Tuesday, October 20, 2009: 2:15 PM
Grand Ballroom, Salon 6 (Renaissance Hollywood Hotel)
Amelie Raz1, Rachel Kohn, BA2, David A. Asch, MD, MBA2, Peter P. Reese, MD, MSCE2 and Scott D. Halpern, MD, PhD2, (1)Bryn Mawr College, Bryn Mawr, PA, (2)University of Pennsylvania School of Medicine, Philadelphia, PA

Purpose: Proposals to increase the supply of transplantable kidneys through government-regulated payments to living kidney donors have not been seriously considered by policymakers due to ethical concerns.  We sought to determine the extents to which the three main ethical concerns with paying kidney donors might manifest if regulated payments were legalized.

Methods: We recruited a representative sample of Philadelphia County residents by interviewing consecutively encountered regional rail passengers. We used conjoint analysis to elicit participants’ willingness to donate a kidney while systematically varying (1) the amount they would be paid, (2) their risk of subsequently developing kidney failure themselves, and (3) who would receive their kidney.  We determined whether payment represents an “undue inducement” by evaluating participants’ sensitivity to risk as a function of the payment offered; whether payment represents an “unjust inducement” by evaluating participants’ sensitivity to payment as a function of their annual income; and whether introducing payment would reduce altruistic donations by comparing the proportions of participants who would donate altruistically (for free) when this condition was presented up front versus after participants were exposed to payments.
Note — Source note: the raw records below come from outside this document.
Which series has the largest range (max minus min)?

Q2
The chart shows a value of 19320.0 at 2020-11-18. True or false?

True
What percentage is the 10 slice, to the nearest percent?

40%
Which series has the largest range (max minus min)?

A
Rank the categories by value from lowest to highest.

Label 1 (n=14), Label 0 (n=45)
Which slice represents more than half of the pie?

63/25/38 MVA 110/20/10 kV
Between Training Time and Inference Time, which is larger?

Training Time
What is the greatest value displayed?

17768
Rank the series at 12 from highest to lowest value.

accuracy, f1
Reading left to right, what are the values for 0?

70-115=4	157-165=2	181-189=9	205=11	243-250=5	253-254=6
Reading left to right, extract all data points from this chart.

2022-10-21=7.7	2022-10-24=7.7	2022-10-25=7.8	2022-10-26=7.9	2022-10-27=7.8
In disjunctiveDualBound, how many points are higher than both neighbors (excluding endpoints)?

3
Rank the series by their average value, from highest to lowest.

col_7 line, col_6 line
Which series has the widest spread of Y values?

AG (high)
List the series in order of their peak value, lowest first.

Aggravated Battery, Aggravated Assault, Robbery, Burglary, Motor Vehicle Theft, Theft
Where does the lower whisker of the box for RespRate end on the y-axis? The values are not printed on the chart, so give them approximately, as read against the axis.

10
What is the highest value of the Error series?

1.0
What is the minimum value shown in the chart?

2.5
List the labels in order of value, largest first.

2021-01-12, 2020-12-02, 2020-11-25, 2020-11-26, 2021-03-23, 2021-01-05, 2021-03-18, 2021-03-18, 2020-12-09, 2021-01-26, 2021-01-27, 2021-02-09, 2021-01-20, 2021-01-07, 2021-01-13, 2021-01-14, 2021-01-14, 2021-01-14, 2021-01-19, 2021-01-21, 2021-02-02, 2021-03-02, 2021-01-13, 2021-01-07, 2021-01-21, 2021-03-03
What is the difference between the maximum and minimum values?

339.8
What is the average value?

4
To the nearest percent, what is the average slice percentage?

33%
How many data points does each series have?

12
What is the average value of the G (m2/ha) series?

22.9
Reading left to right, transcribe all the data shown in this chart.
Results: Among 342 encountered rail passengers, 260 completed the questionnaire (response rate = 76.0%), and 222 were medically eligible to donate.  Clustered logistic regression revealed that donation rates increased significantly as risk of developing kidney failure decreased, as the payment offered increased, and when the kidney recipient was a family member rather than the next patient on the public waiting list (p < 0.01 for each).  Despite greater than 90% power to detect statistical interactions, none was found between payment and risk (p = 0.80) or between payment and participants’ income (p = 0.20), suggesting that payment is neither an undue nor an unjust inducement, respectively.  Alerting participants to the possibility of payment did not alter their willingness to donate for altruistic reasons (p = 0.77).

Conclusion: Theoretical concerns with paying people for living kidney donation are not corroborated by empirical evidence.  We cannot recommend establishing a kidney market based on these results because choices revealed in hypothetical scenarios may not reflect real-world behaviors. However, these results suggest that it is time to conduct a real-world test of regulated payments to determine whether they may reduce the kidney shortage ethically.